[Dataset rows]

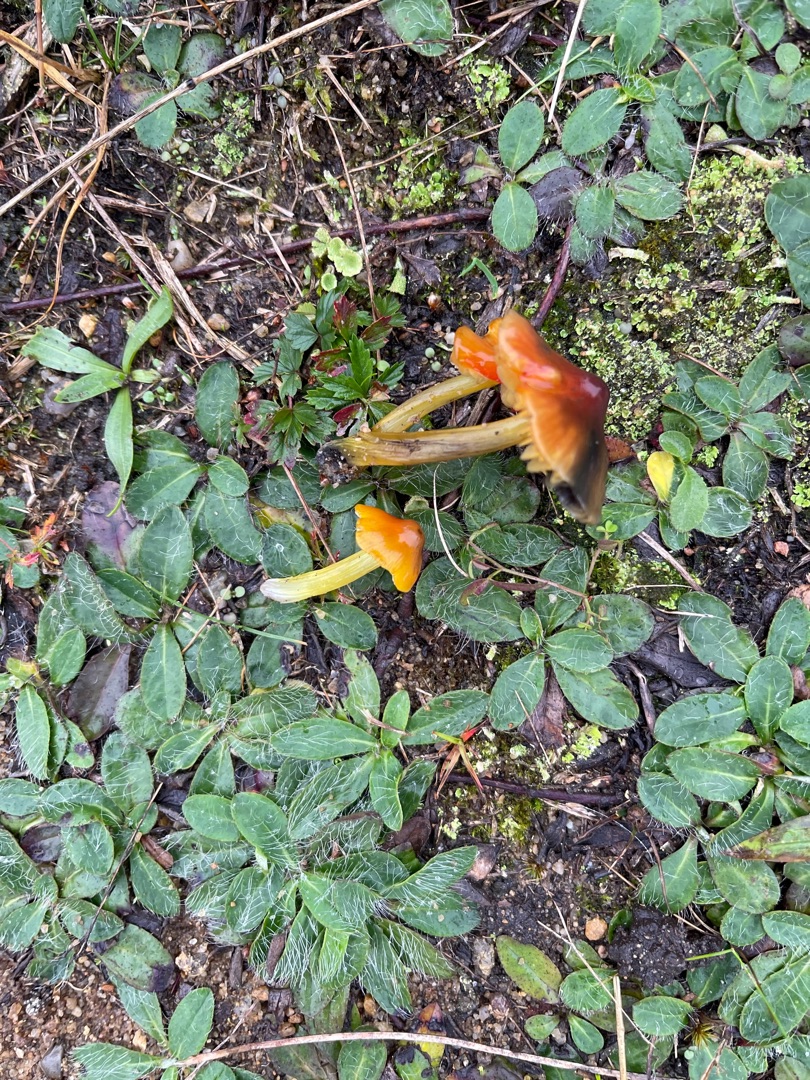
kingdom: Fungi
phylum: Basidiomycota
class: Agaricomycetes
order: Agaricales
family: Hygrophoraceae
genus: Hygrocybe
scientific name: Hygrocybe conica
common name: Kegle-vokshat
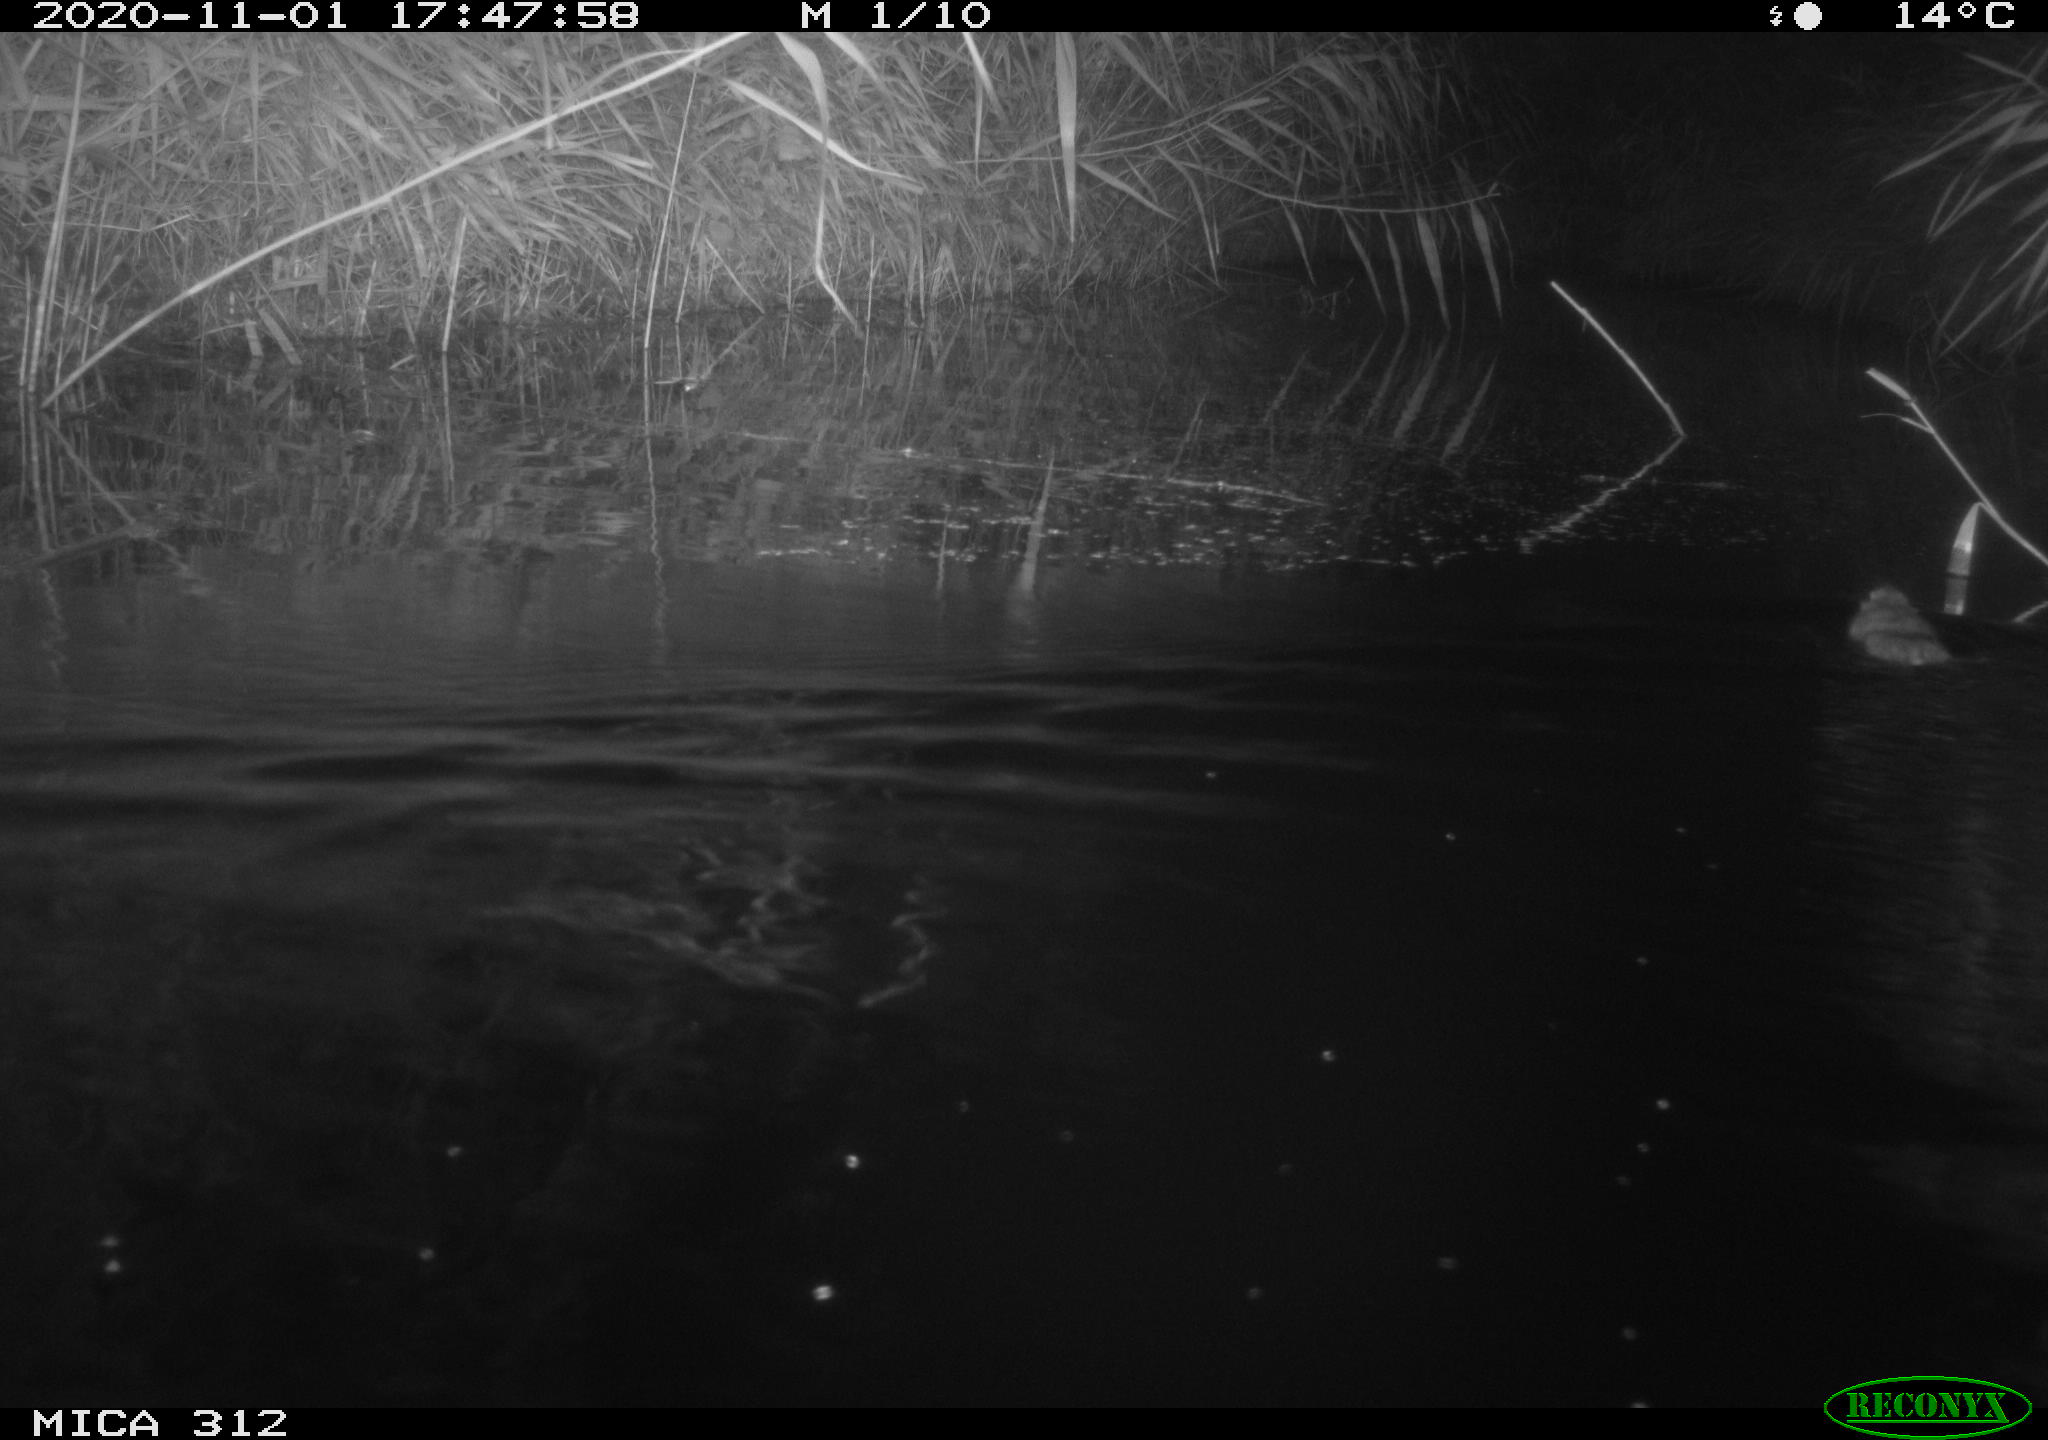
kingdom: Animalia
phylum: Chordata
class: Mammalia
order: Rodentia
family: Cricetidae
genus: Ondatra
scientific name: Ondatra zibethicus
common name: Muskrat
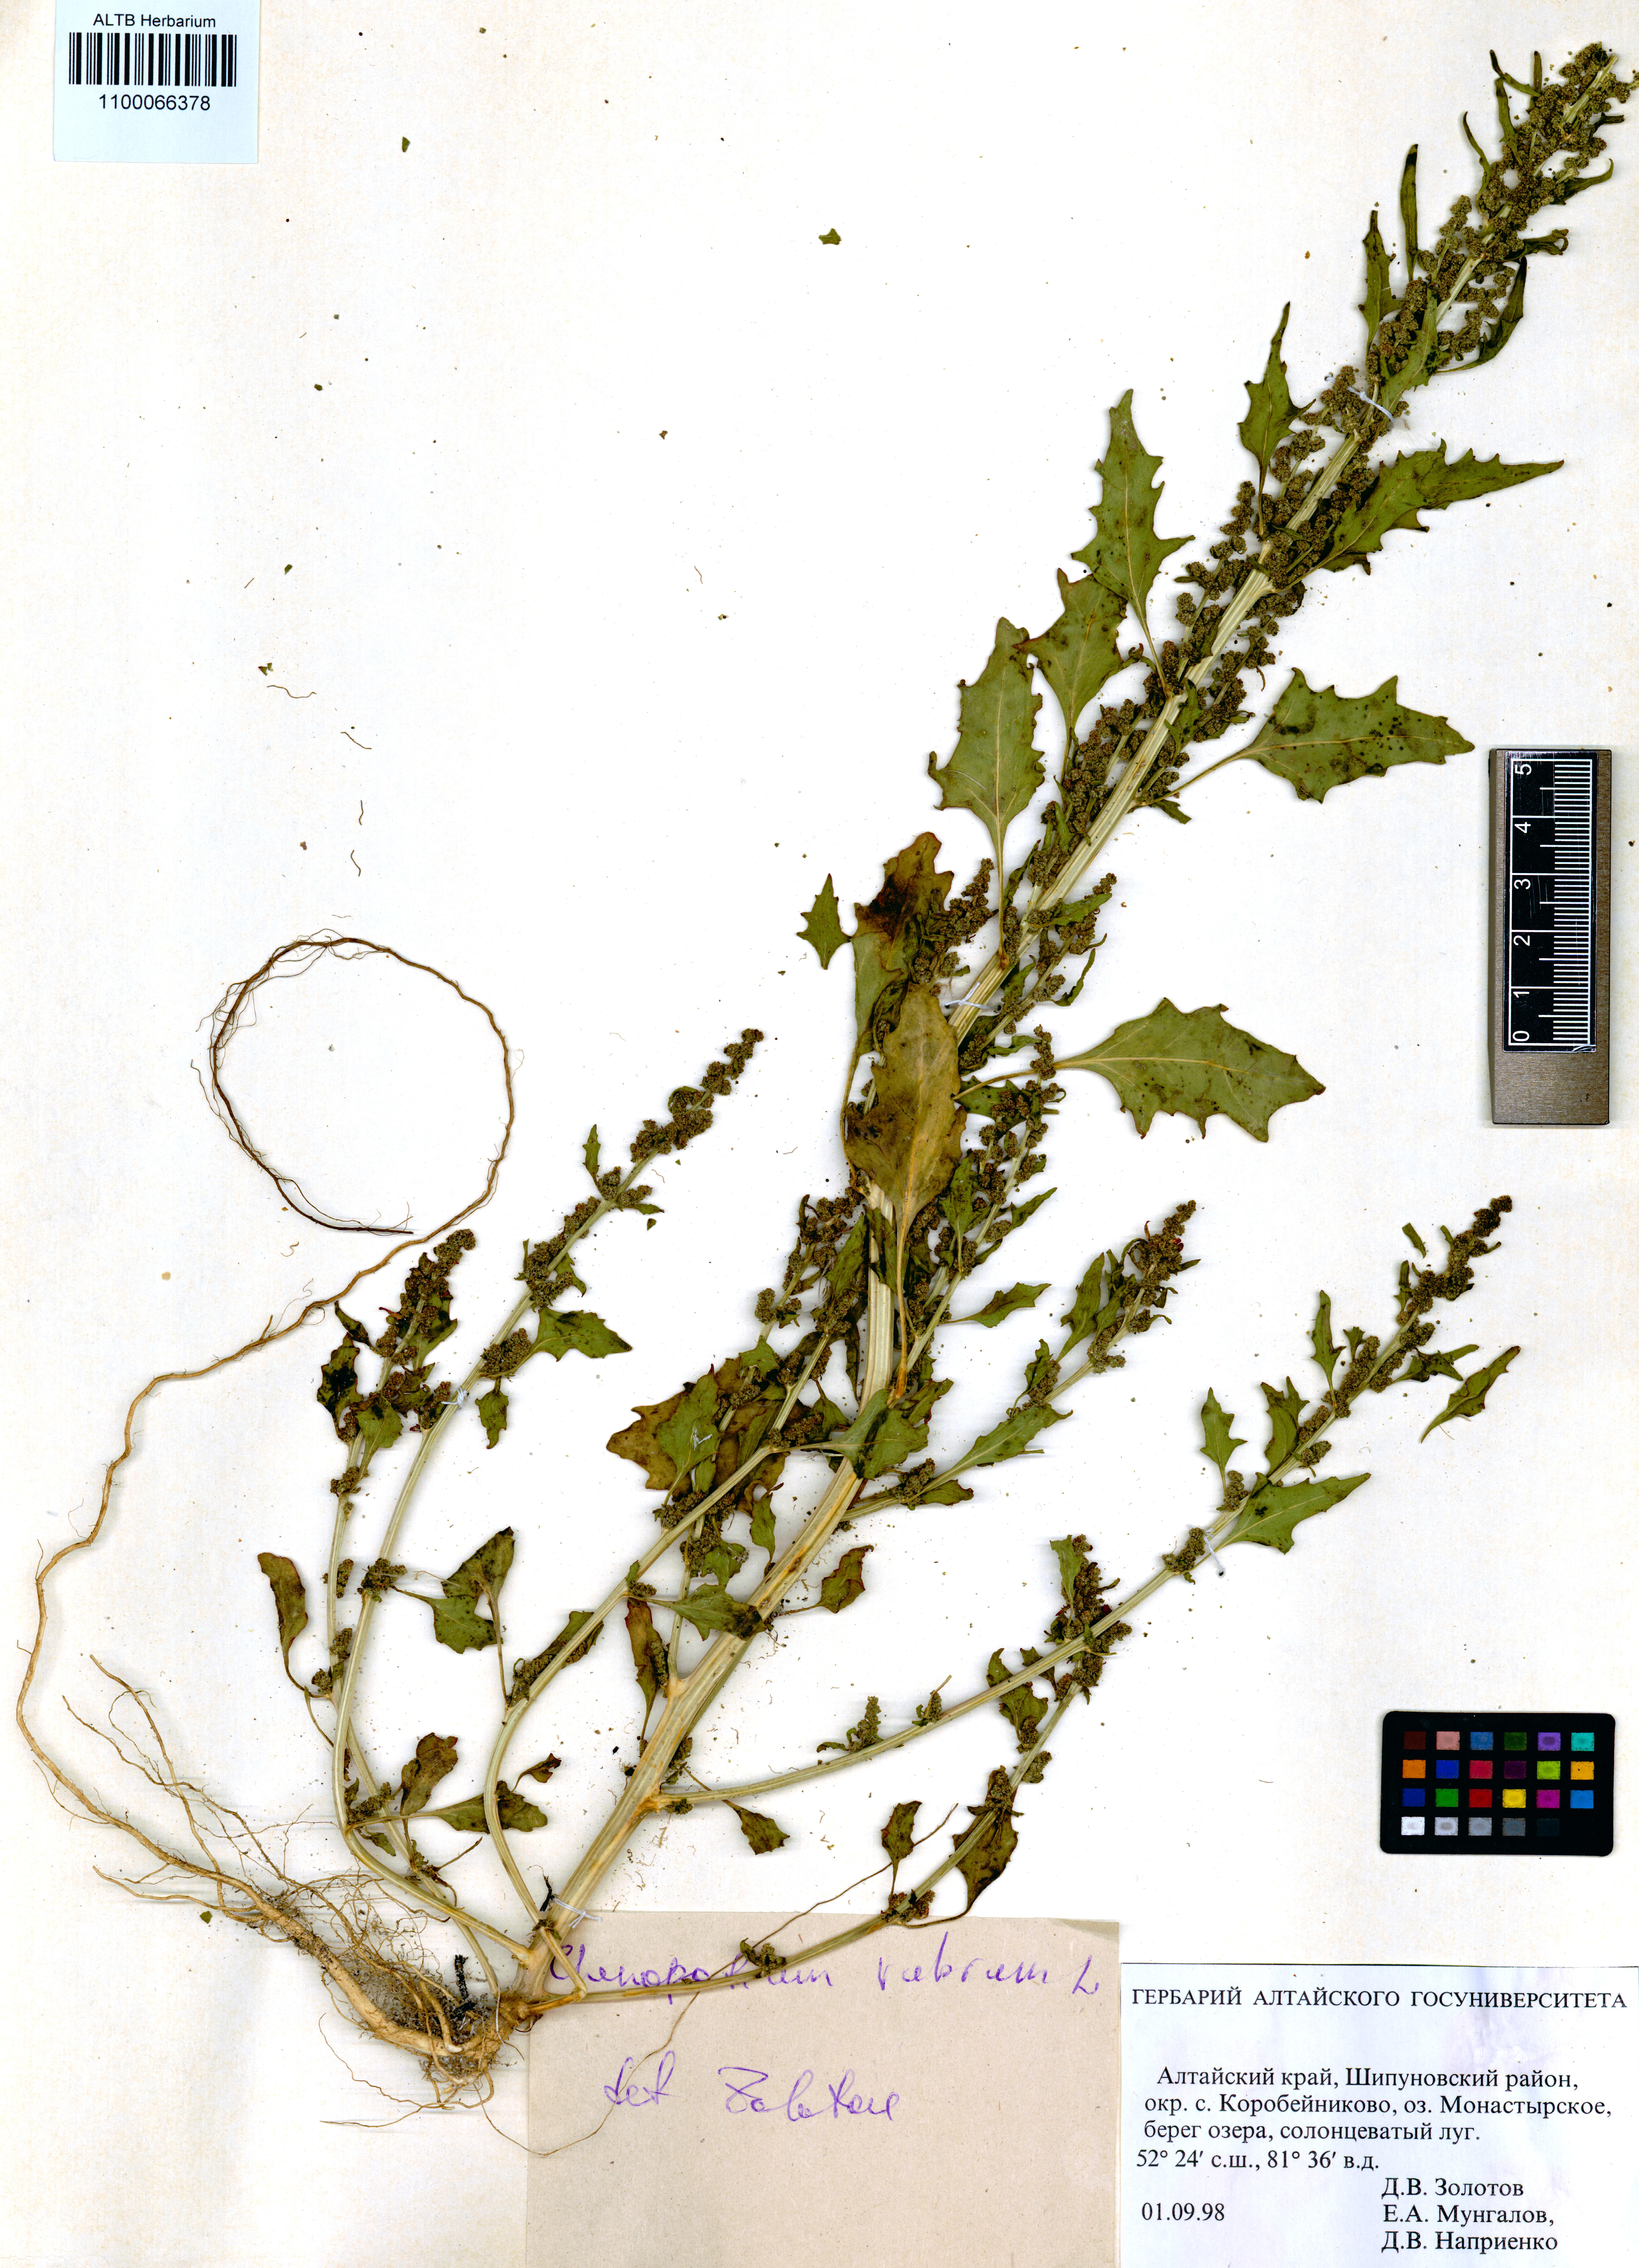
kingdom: Plantae
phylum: Tracheophyta
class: Magnoliopsida
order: Caryophyllales
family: Amaranthaceae
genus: Oxybasis
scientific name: Oxybasis rubra
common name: Red goosefoot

Task instructions
Lay out every line of the material above as a Markdown table with the columns "Row" and "Line," numbering the lines in order and skipping any blank ones. Leave the pictures out of the answer.

Written response
| Row | Line |
|---|---|
| 1 | kingdom: Fungi |
| 2 | phylum: Basidiomycota |
| 3 | class: Agaricomycetes |
| 4 | order: Agaricales |
| 5 | family: Hygrophoraceae |
| 6 | genus: Hygrocybe |
| 7 | scientific name: Hygrocybe conica |
| 8 | common name: Kegle-vokshat |
| 9 | kingdom: Animalia |
| 10 | phylum: Chordata |
| 11 | class: Mammalia |
| 12 | order: Rodentia |
| 13 | family: Cricetidae |
| 14 | genus: Ondatra |
| 15 | scientific name: Ondatra zibethicus |
| 16 | common name: Muskrat |
| 17 | kingdom: Plantae |
| 18 | phylum: Tracheophyta |
| 19 | class: Magnoliopsida |
| 20 | order: Caryophyllales |
| 21 | family: Amaranthaceae |
| 22 | genus: Oxybasis |
| 23 | scientific name: Oxybasis rubra |
| 24 | common name: Red goosefoot |